# Acceptable behavior from husband or not?



## SoCalSurfer (Jul 26, 2012)

Ladies,
Out of respect for my wife, I have not spoken to our lady friends about any personal relationship issues. However, I would greatly appreciate the view point of women on the issue of 'privacy' and 'boundaries' as they pertain to facebook, text messages, etc.

Without writing a book on EVERY detail, here is some background on the why I feel my behavior (which I will save until the end) is with cause.

Early in our relationship my wife was spending a fair amount of time at the bars until the close with 'the girls'. Now, this is not a problem, but I started observing behavior that was not normal and led my to believe that she might be being unfaithful. So, I decided to examing our phone records and found that there was a pattern of calls to a number at strange times (such as 2:00 in the morning, on Christmas day, New Years Eve, etc). Upon further 'investigation' I found that a man with an accent seemed to always answer the phone. I ended up asking my wife about the situation and she claims that the number was a girl friend of hers that she went to beauty school with and she and her boyfriend have little money and so they share a phone. I never heard much about this girl friend being so close a friend to her that would justify the strange calls, so I found it a difficult story to believe. At any rate, I chose to stick with her and her story, but my trust for her became joepardized.

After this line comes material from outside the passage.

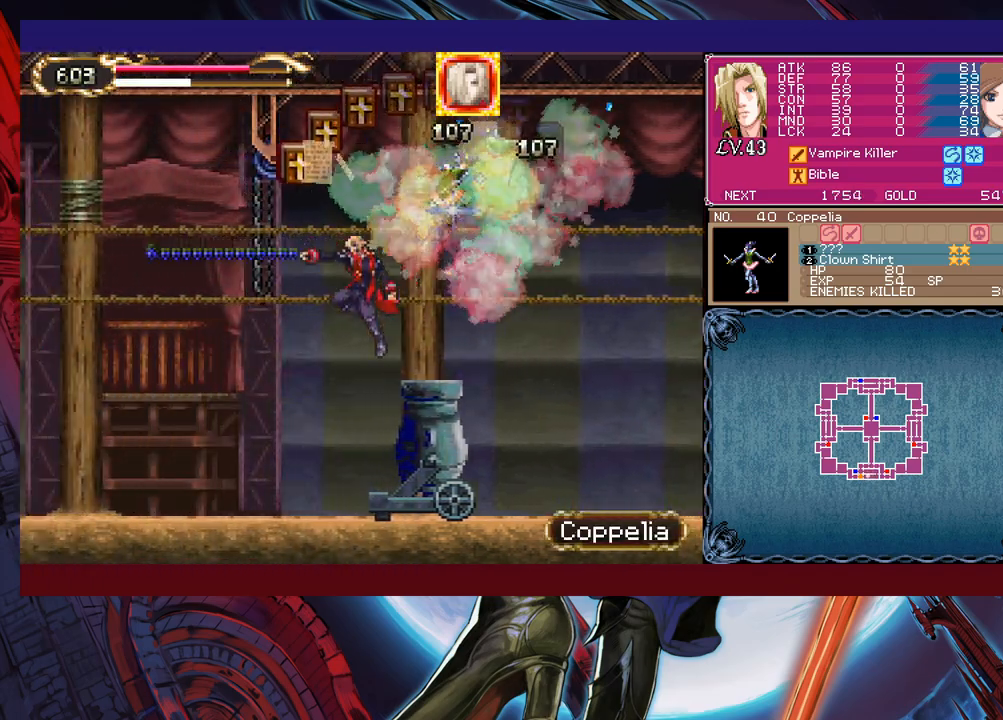
{"buttons": ["B"], "left_stick": "up-right", "events": [[383, "B", "down"], [467, "left_stick", "up-right"]]}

Fast forward about 10 years (now with 3 childreand us about 40ish) without any sort of 'monitoring', checking of or 'stalking' phone records, etc., some situations arose that I viewed as out of the norm and worth questioning. Starting with a weekend 'girls trip' (most of whom were single) to a concert. A few weeks later I was asked by someone about some pictures and new 'friend' my wife had on facebook. As the story was told by my wife after I brought it up, they were hanging out with a group of guys that were local friends of one of the single girls my wife went with. One of the guys (who supposedly had a girl friend and mom there?) asked my wife if she was on facebook and took her phone and friended her so that they could all 'share pictures'. OK, I guess I need to trust my wife, but perhaps a bit of strange story. 

For the rest of the summer, she made about 4 trips to her single friends house for the weekend (note that the single friend was recently divorced, has a history of being insecure and needy of attention, is a big 'partier', etc). Now, whenever they would go to dinner, it was at 9 or 10 at night and then they would go to a bar, club or whatever after. My wife claims though that it is just girl time with them catching up with each other, which is understandable to an extent, but why does it always need to happen over drinking at a bar until weee hours of the morning. Wouldn't quality time catching up with your girl friend be much more feasible if it was done without the distractions that bars and clubs present? 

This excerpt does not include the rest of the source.